Are foreign institutional investors leaving because of the new proposal to introduce non-voting shares?

No, I don't think so. From time to time, they review their portfolios, and if they think their exposure to India is too high, they think it is better to hold their hand. When the market settles at a lower level, they come in again.

The Unit Scheme-64, UTI's flagship fund, had a yield of just 8.69% for the year 1995-96, the lowest in UTI's history. What happened?

I admit that for investors who have come in only last year, the yield is low. But for people who have been with us for a longer period, the earnings have been much more than 8.69%. During the last one year, we had very heavy pressure on redemptions. Because of poor liquidity in the market, corporations resorted to selling our units.

What we could have done was liquidate equity holdings, and switch to debt instruments.
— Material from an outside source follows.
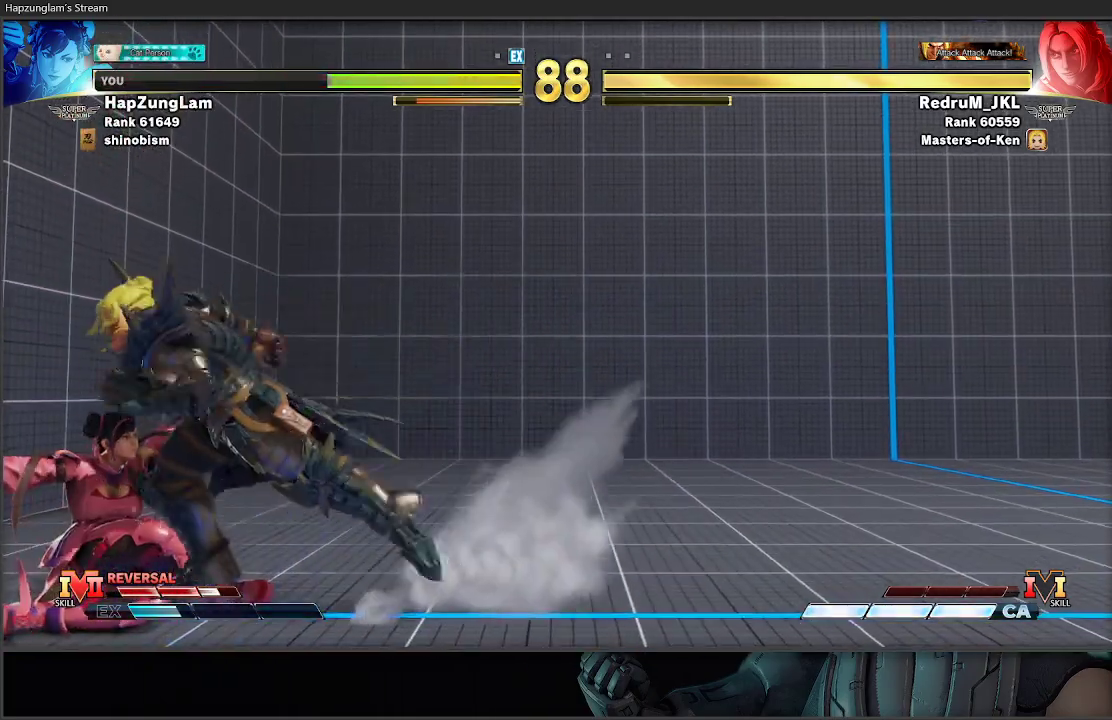
{"buttons": [], "left_stick": "down-left", "right_stick": "center", "events": [[133, "A", "down"], [167, "X", "down"], [383, "A", "up"], [383, "X", "up"]]}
Equities normally provide a lower yield but give better capital appreciation. In any case, we would ideally like to have less equity in the portfolio of Unit Scheme-64. In fact, we're currently trying to reposition it as a debt-oriented scheme, which is what it was originally. It is only lately, over the last four or five years, that the scheme's equity component had gone up.

What stocks do you like?

We have heavy weighting in textiles, iron and steel, finance and banking, petrochemicals and engineering. I also fancy automobile components, pharmaceuticals and software.

But there has been a steep fall in steel shares since customs duties on imports were lowered.

You must look to the fact that everybody is talking about infrastructure - that is the sector which is going to get a lot of focus. I see no reason why steel shares should go down further.